5 American Dog Breeds And What They Were Bred For

We have fallen in love with the shepherds of Germany, the setters of Ireland, and the Labrador retrievers of Canada. But which lovable dog breeds originated in the United States?

Here are 5 types of pooches that were made in the USA, and their specialties:

Australian Shepherd

A trickster, this one! Despite its name, the Australian Shepherd breed actually originated in the western United States. Originally bred to herd livestock, Australian Shepherds remain faithful working dogs today, and are happiest when there is a task with their name on it. If you don’t have a flock of sheep baa-ing around your backyard, it’s quite alright; these dogs excel at and enjoy many other activities, such as retrieving, guarding, dog agility, competitive obedience and performing tricks.
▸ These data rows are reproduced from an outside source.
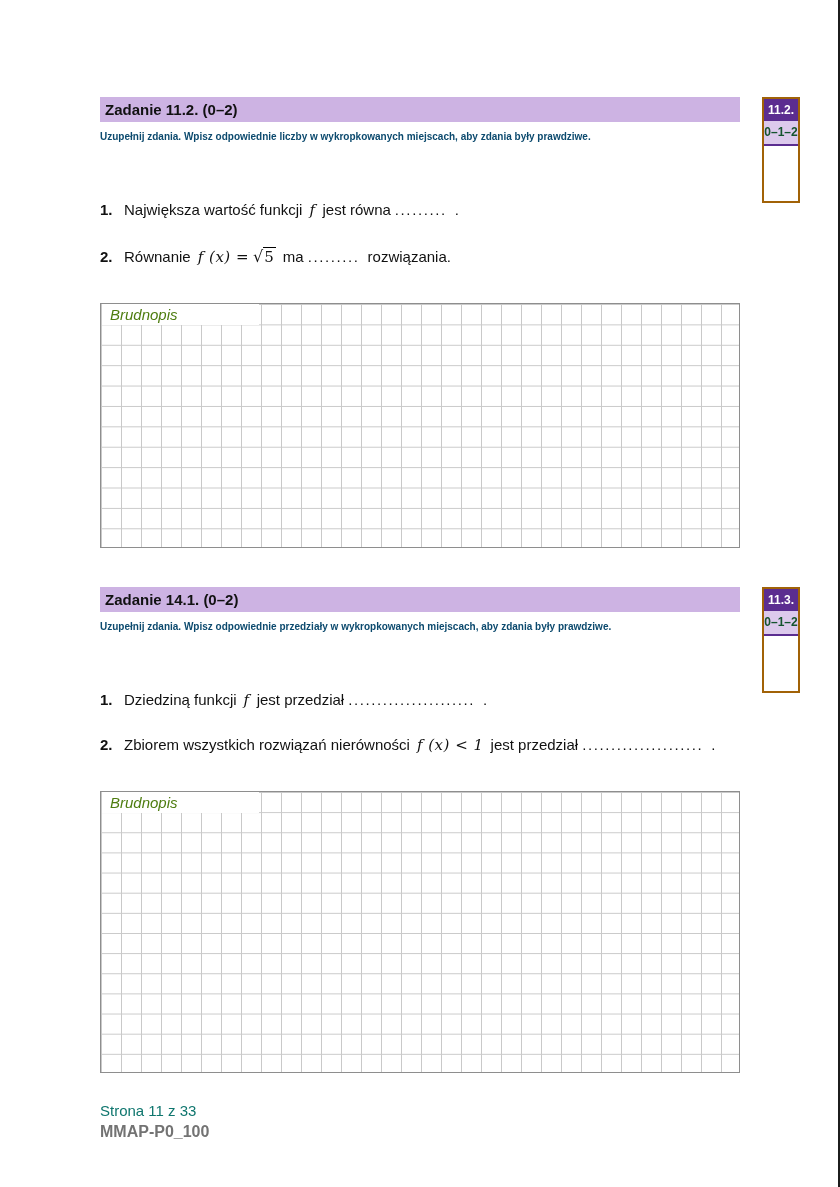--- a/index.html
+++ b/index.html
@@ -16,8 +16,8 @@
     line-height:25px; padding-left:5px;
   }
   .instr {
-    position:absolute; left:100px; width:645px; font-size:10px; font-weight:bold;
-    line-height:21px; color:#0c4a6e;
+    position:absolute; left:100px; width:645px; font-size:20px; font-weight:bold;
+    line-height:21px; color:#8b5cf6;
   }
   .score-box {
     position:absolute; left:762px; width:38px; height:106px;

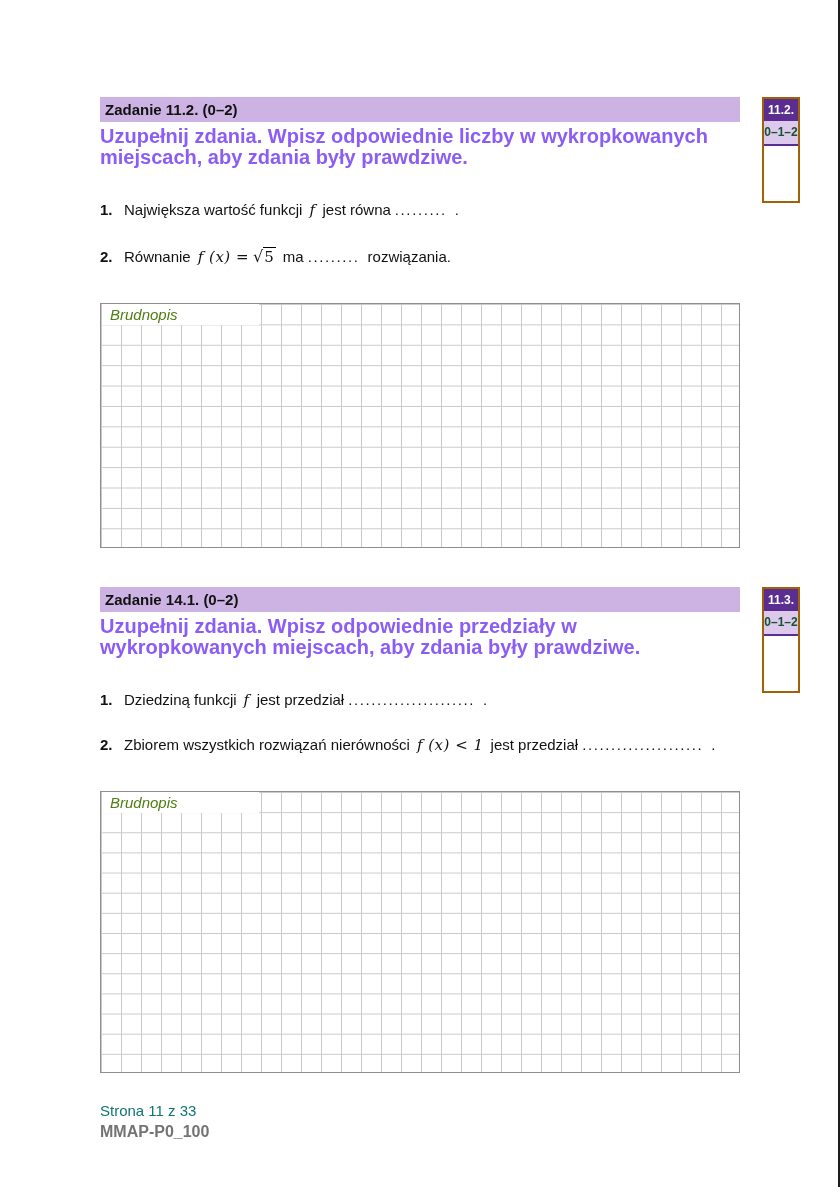--- a/index.html
+++ b/index.html
@@ -64,8 +64,8 @@
   }
 
   .footer-page {
-    position:absolute; left:100px; top:1102px; width:640px; 
-    font-size:15px; color:#0f766e;
+    position:absolute; left:100px; top:1102px; width:640px; text-align:center;
+    font-size:15px; color:#ef4444;font-weight:bold;
   }
   .footer-code {
     position:absolute; left:100px; top:1123px; font-size:16px; font-weight:bold; color:#737373;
For MORE info. on dog agility read THIS.

American Water Spaniel

Though a rare breed outside of the Great Lakes region, with only about 3,000 total in existence, the American Water spaniel is Wisconsin’s official state dog. Bred for bird flushing and retrieving (particularly from small boats), American water spaniels are intelligent, eager to please, and, as their name suggests, huge water lovers. For MORE info. on dog water safety read THIS.

Black-and-Tan Coonhound

Black-and-tan coonhounds were bred to be working, hunting dogs. A breed that dates back to the 1700s, the courageous coonhound is proficient at hunting big game, like deer and elk, but their primary function is trailing raccoon. This passionate and dedicated worker dog can withstand difficult terrain and tolerate the rigors of winter as well as the intense summers, making it a great asset to hunters. But, let’s be honest, as even-tempered, friendly and adorable breeds, anyone who has a coonhound will tell you they make exemplary house pets—as long as they get their exercise!

Maryland Chesapeake Bay Retriever

As with the coonhound, Maryland Chesapeake Bay retrievers are also working dogs. Declared Maryland’s state dog in 1964, they were bred to help hunters recover waterfowl in the choppy, icy waters of the Chesapeake Bay—capable of retrieving up to 200 ducks per day! Ice breaking, wind endurance and long swims in freezing waters are all part of the job for this powerful breed. It’s their double coats that protect them from the winter elements, and their brownish, grassy coloring that allows them to easily camouflage in hunting environments. Owners of this breed would do right by the dog (not to mention have fun themselves) taking their pet on a real hunting trip to hone its skills and stimulate its natural abilities. But don’t forget to get your hunting license first!

Boston Terrier

“Work, schmerk,” says the Boston Terrier. These non-sporting dogs (one of the first breeds to be named as such in the U.S.) are born to look good. Dapper and charming in its tuxedo markings, the Boston Terrier is nicknamed the “American Gentleman” for a reason. Intelligent and affectionate today, you’d never know that originally, in the late 1800s, Boston Terriers were actually bred for pit fighting. But people—er, dogs—really can change. Long ago swapping dog aggression for sophistication, Boston Terriers today are gentle, loving companions. And with their signature black-tie-affair look, they’ll always win best dressed wherever you go.